Uganda Super League
- Season: 1997
- Champions: Kampala City Council FC
- Top goalscorer: Jackson Mayanja, KCC FC Charles Ogwang, Umeme FC (18)

= 1997 Uganda Super League =

Football season in Uganda

The 1997 Ugandan Super League was the 30th season of the official Ugandan football championship, the top-level football league of Uganda.

==Overview==
The 1997 Uganda Super League was contested by 16 teams and was won by Kampala City Council FC, while Maji, Old Timers of Mbarara FC, Natete and Telestars were relegated.

==League standings==

| Pos | Team | Pld | W | D | L | GF | GA | GD | Pts | Qualification or relegation |
| 1 | Kampala City Council FC (C) | 30 | 24 | 4 | 2 | 59 | 19 | +40 | 76 | Serie A |
| 2 | Uganda Electricity Board | 30 | 23 | 4 | 3 | 54 | 18 | +36 | 73 | Serie A |
| 3 | Express FC | 30 | 22 | 6 | 2 | 68 | 18 | +50 | 72 |
| 4 | SC Villa | 30 | 21 | 8 | 1 | 54 | 18 | +36 | 71 |
| 5 | Nile Omuliro | 30 | 13 | 7 | 10 | 37 | 30 | +7 | 46 |
| 6 | Simba SC | 30 | 12 | 7 | 11 | 33 | 27 | +6 | 43 |
| 7 | Police FC | 30 | 12 | 5 | 13 | 35 | 33 | +2 | 41 |
| 8 | SCOUL | 30 | 9 | 11 | 10 | 31 | 39 | −8 | 38 | Serie B |
| 9 | Mbale Dairy Heroes | 30 | 10 | 7 | 13 | 31 | 30 | +1 | 37 | Serie A |
| 10 | Iganga Town Council FC | 30 | 10 | 7 | 13 | 34 | 41 | −7 | 37 | Serie B |
| 11 | Posta | 30 | 10 | 6 | 14 | 32 | 37 | −5 | 36 |
| 12 | State House FC | 30 | 8 | 10 | 12 | 32 | 36 | −4 | 34 |
| 13 | Maji (R) | 30 | 8 | 6 | 16 | 27 | 31 | −4 | 30 | Relegated |
| 14 | Old Timers of Mbarara FC (R) | 30 | 5 | 5 | 20 | 24 | 55 | −31 | 20 |
| 15 | Natete (R) | 30 | 4 | 1 | 25 | 10 | 68 | −58 | 13 |
| 16 | Telestars (R) | 30 | 2 | 3 | 25 | 13 | 64 | −51 | 9 |

==Leading goalscorer==
The top goalscorers in the 1997 season were Jackson Mayanja (Kampala City Council FC) and Charles Ogwang (Umeme FC) with 18 goals each.

(Layout difference records)
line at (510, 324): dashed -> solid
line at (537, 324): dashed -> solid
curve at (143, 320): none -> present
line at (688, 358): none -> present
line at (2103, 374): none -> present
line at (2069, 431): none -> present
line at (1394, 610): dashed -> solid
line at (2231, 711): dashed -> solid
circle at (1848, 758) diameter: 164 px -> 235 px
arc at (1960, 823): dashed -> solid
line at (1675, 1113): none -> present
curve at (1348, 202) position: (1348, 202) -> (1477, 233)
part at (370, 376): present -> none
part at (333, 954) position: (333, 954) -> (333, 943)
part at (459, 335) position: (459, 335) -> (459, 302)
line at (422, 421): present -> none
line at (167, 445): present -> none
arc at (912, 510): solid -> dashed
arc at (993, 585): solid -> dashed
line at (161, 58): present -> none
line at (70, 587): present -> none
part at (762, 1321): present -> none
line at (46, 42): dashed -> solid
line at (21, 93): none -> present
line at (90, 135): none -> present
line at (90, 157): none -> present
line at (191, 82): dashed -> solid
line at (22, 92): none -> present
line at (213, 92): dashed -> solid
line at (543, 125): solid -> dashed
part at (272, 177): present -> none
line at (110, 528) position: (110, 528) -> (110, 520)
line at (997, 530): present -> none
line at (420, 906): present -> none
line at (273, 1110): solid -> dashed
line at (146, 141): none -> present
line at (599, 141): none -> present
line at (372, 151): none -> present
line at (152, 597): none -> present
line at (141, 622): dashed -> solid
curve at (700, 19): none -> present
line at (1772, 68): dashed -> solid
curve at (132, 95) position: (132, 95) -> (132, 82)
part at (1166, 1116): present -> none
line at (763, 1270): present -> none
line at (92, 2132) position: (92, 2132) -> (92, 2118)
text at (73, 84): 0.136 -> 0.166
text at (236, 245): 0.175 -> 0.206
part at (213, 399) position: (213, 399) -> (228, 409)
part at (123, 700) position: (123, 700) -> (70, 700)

→ EXERCISE DIRECTIONS:
According to the 1997 Uganda Super League text, which club won that season?

→ ANSWER TO THIS PROBLEM:
Kampala City Council FC won the 1997 Uganda Super League.